**READING PASSAGE**
Segment Open
2. Being aggrieved by and dissatisfied with the arbitrary, unreasonable wrongful and illegal action of the respondents, complained of, the petitioner preferred this application on the grounds that the action of the respondents in issuing the show cause notice dated July 22, 2004 and in seeking to make the petitioner liable for the duty short levied and interest thereon for the goods cleared in favour of the Enfield Industries Limited, is arbitrary, unreasonable wrongful illegal and violative of Article 14 of the Constitution of India and also the principles of natural justice. The petitioner''s prayers for issuance of a writ in the nature of mandamus directing and commanding the respondents and each of them, their subordinates and officers to recall, rescind the purported show cause notice dated July 22, 2004 and to refrain from giving effect or further effect on the basis thereof in the manner whatsoever.
Segment Closed
**WORK TO BE COMPLETED**
Extend the court passage about the petitioner's challenge to the show cause notice, picking up right after its last sentence.

**DATA**
Segment Open
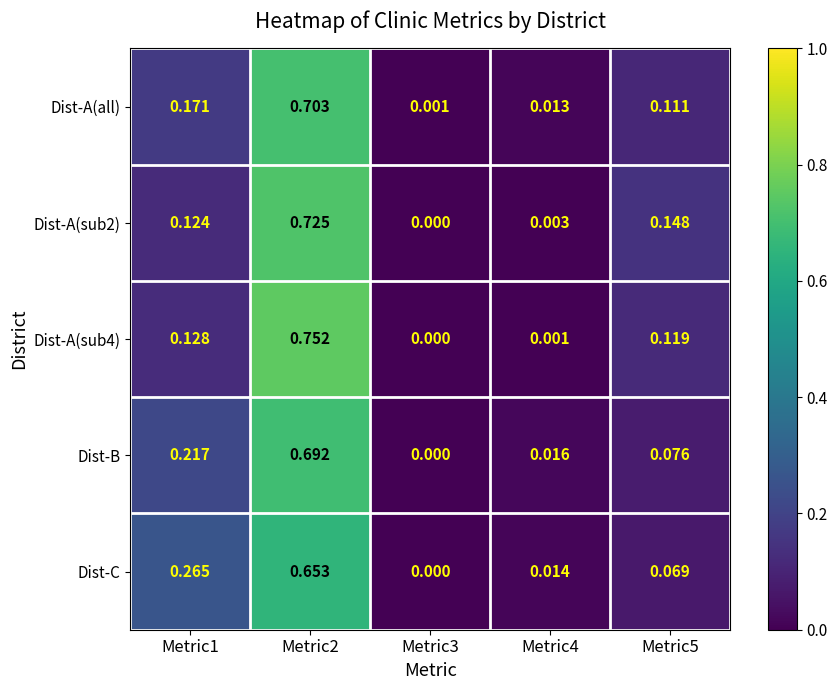

Is the value of Dist-A(sub4) at Metric5 greater than the value of Dist-C at Metric5?

Yes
Segment Closed
**TASK RESPONSE**
3. Mr. Ramesh Chowdhury Ld. Advocate appearing for the petitioner submits and argues that the petitioner having a unit at Falta Special Economic Zone since 2000. The unit of the petitioner at Falta Special Economic Zone has been licensed as Private Bond Warehousing cum-in-Bond Manufacturing Unit under Sections 58 and 65 of the Customs Act. The petitioner in usual course of business imports various items for the purpose of using the same for its manufacturing purpose. However, during manufacturing certain imported materials were left out and could not be used for manufacturing in the said Unit of the petitioner. Petitioner served several applications before the Development Commissioner, seeking permission for sale thereof to the indigenous buyers under Domestic Tariff Area so that the goods may be purchased by the third parties against the payment of duty of customs as applicable. Development Commissioner granted permission under letter No. FEPZ/LIC/P-10/97/15318 dated March 14, 2002 and FEPZ/LIC/P-10/97/74 dated April 2, 2002 for domestic tariff area sale of the said stock by the petitioner. In view of the said permission petitioner sold and delivered the stock to Enfield Industries Limited, who cleared the goods on payment of duty as determined by the Customs Authorities.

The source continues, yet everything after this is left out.